HydraLoRA: An Asymmetric LoRA Architecture for Efficient Fine-Tuning
Chunlin Tian, Zhan Shi, Zhijiang Guo, Li Li, Chengzhong Xu
TL;DR
This work tackles the inefficiency of conventional LoRA in heterogeneous, multi-task domains by revealing that a single LoRA head causes cross-task interference. It introduces HydraLoRA, an asymmetric LoRA architecture with a shared matrix $A$ and multiple task-specific matrices $B_i$, guided by a Mixture-of-Experts router to automatically allocate inputs to appropriate adapters. Empirical results across single-domain and multi-task benchmarks show HydraLoRA consistently surpasses standard PEFT methods and even LoRA with task-specific splits, while reducing parameter overhead through shared learning and modular specialization.

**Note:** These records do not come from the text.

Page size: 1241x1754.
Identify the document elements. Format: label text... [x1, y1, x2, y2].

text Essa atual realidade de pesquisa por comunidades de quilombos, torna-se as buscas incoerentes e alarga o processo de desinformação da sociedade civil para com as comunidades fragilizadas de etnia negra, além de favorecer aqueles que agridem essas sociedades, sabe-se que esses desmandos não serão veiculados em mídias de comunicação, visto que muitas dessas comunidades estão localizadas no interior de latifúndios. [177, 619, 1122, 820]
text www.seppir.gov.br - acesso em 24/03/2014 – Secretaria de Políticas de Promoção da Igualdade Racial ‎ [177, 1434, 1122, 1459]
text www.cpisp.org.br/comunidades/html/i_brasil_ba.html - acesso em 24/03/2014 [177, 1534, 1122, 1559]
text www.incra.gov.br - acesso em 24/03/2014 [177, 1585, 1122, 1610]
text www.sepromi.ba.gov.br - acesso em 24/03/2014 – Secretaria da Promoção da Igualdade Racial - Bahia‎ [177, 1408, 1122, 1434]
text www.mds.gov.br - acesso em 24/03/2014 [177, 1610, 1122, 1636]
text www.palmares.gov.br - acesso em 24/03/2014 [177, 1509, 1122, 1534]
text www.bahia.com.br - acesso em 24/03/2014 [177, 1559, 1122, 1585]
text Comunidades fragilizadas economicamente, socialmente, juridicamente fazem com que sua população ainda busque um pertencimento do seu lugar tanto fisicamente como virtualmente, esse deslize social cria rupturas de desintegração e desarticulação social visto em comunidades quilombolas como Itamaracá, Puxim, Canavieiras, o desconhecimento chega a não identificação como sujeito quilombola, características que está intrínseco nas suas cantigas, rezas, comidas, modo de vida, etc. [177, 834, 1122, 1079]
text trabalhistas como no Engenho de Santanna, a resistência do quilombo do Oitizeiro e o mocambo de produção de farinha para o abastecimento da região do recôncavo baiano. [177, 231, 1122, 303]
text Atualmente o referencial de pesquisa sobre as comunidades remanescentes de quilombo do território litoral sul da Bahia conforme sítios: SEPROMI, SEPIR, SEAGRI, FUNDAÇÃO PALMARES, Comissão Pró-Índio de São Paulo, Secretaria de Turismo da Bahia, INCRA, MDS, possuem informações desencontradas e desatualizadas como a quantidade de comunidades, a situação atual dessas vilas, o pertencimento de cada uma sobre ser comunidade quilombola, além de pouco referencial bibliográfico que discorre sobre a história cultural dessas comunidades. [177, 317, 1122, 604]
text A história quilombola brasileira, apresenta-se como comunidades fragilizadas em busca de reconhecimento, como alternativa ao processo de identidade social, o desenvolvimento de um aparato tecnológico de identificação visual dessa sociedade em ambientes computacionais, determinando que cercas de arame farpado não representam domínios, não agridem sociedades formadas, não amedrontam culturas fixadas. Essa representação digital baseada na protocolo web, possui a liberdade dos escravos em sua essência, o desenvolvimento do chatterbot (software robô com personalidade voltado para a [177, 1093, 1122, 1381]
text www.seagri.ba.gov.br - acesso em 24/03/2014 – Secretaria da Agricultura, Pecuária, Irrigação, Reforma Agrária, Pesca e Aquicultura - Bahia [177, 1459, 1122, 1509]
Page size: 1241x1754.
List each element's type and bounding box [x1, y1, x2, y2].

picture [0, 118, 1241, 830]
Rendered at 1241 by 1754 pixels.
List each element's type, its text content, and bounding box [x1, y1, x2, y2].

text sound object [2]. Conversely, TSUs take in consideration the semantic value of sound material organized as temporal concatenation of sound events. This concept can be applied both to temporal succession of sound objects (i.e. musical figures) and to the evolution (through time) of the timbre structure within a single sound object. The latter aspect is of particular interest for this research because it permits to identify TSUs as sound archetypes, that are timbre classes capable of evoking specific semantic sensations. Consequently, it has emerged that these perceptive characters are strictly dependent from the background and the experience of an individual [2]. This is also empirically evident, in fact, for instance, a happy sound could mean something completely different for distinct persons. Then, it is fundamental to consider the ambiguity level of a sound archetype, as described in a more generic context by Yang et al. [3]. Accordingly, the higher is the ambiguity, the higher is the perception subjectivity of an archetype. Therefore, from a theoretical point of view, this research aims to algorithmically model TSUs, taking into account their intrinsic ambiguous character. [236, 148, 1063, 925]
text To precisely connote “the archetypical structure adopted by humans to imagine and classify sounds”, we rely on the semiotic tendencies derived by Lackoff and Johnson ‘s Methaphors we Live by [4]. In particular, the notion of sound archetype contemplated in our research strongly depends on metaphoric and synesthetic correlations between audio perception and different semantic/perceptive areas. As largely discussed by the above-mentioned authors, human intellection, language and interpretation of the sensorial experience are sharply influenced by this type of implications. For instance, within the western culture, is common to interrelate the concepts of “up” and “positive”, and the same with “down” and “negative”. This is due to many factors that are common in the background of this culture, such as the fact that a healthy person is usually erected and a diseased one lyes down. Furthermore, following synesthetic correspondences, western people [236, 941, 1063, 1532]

The approach enables domain-robust fine-tuning and efficient inference, offering a practical path to high-performance, low-parameter LLM adaptation in complex real-world tasks.
Abstract
Adapting Large Language Models (LLMs) to new tasks through fine-tuning has been made more efficient by the introduction of Parameter-Efficient Fine-Tuning (PEFT) techniques, such as LoRA. However, these methods often underperform compared to full fine-tuning, particularly in scenarios involving complex datasets. This issue becomes even more pronounced in complex domains, highlighting the need for improved PEFT approaches that can achieve better performance. Through a series of experiments, we have uncovered two critical insights that shed light on the training and parameter inefficiency of LoRA. Building on these insights, we have developed HydraLoRA, a LoRA framework with an asymmetric structure that eliminates the need for domain expertise. Our experiments demonstrate that HydraLoRA outperforms other PEFT approaches, even those that rely on domain knowledge during the training and inference phases.